Lab 8: Object recognition with convolutional neural networks#
In this lab we consider the CIFAR dataset, but model it using convolutional neural networks instead of linear models. There is no separate tutorial, but you can find lots of examples in the lecture notebook on convolutional neural networks.

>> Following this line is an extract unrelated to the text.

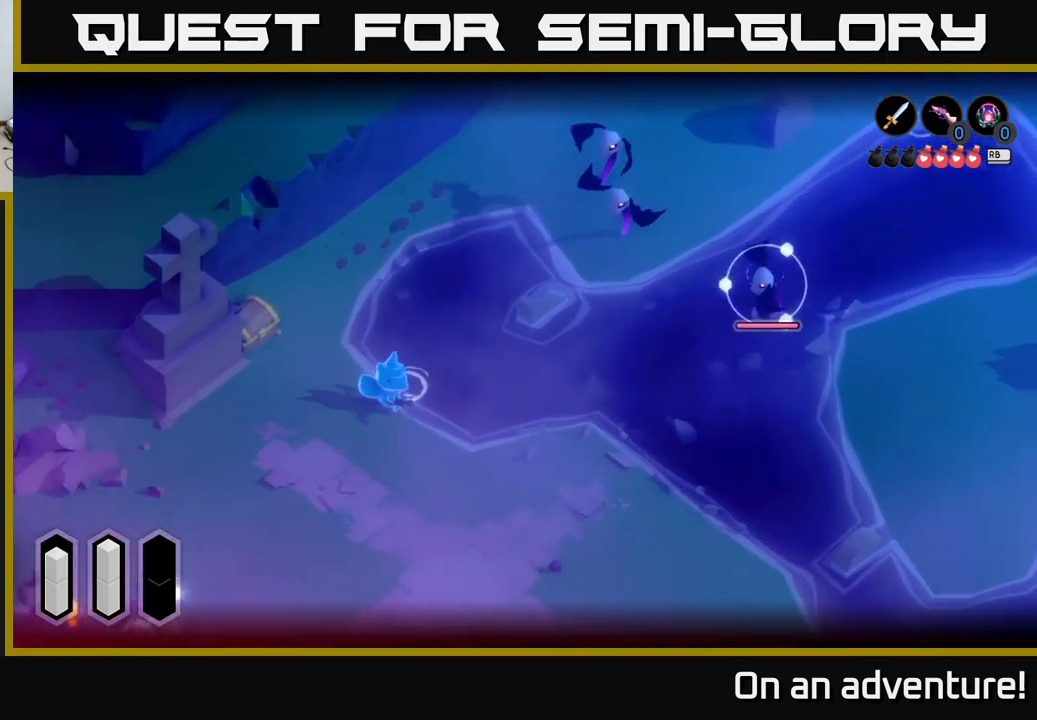
{"buttons": [], "left_stick": "up-right", "right_stick": "center", "events": [[183, "left_stick", "right"], [217, "L2", "up"], [283, "left_stick", "up-right"]]}
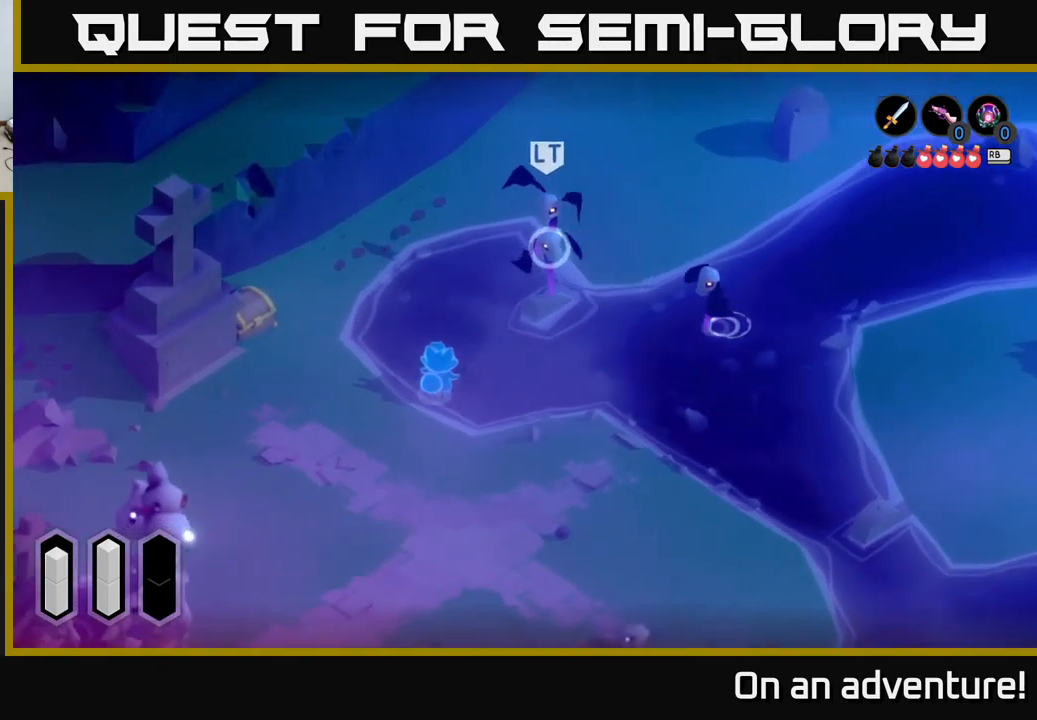
{"buttons": ["X"], "left_stick": "up-right", "right_stick": "center", "events": [[217, "X", "down"], [283, "X", "up"], [350, "X", "down"], [433, "X", "up"], [483, "X", "down"]]}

Tip: You can run these exercises faster on a GPU (but they will also run fine on a CPU). If you do not have a GPU locally, you can upload this notebook to Google Colab. You can enable GPU support at “runtime” -> “change runtime type”.
import tensorflow as tf
import os
tf.config.experimental.list_physical_devices('GPU') # Check whether GPUs are available
os.environ['TF_CPP_MIN_LOG_LEVEL'] = "2"
%matplotlib inline
import openml as oml
import matplotlib.pyplot as plt
# Download CIFAR data. Takes a while the first time.
# This version returns 3x32x32 resolution images.
# If you feel like it, repeat the exercises with the 96x96x3 resolution version by using ID 41103
cifar = oml.datasets.get_dataset(40926)
X, y, _, _ = cifar.get_data(target=cifar.default_target_attribute, dataset_format='array');
cifar_classes = {0: "airplane", 1: "automobile", 2: "bird", 3: "cat", 4: "deer",
5: "dog", 6: "frog", 7: "horse", 8: "ship", 9: "truck"}
# The data is in a weird 3x32x32 format, we need to reshape and transpose
Xr = X.reshape((len(X),3,32,32)).transpose(0,2,3,1)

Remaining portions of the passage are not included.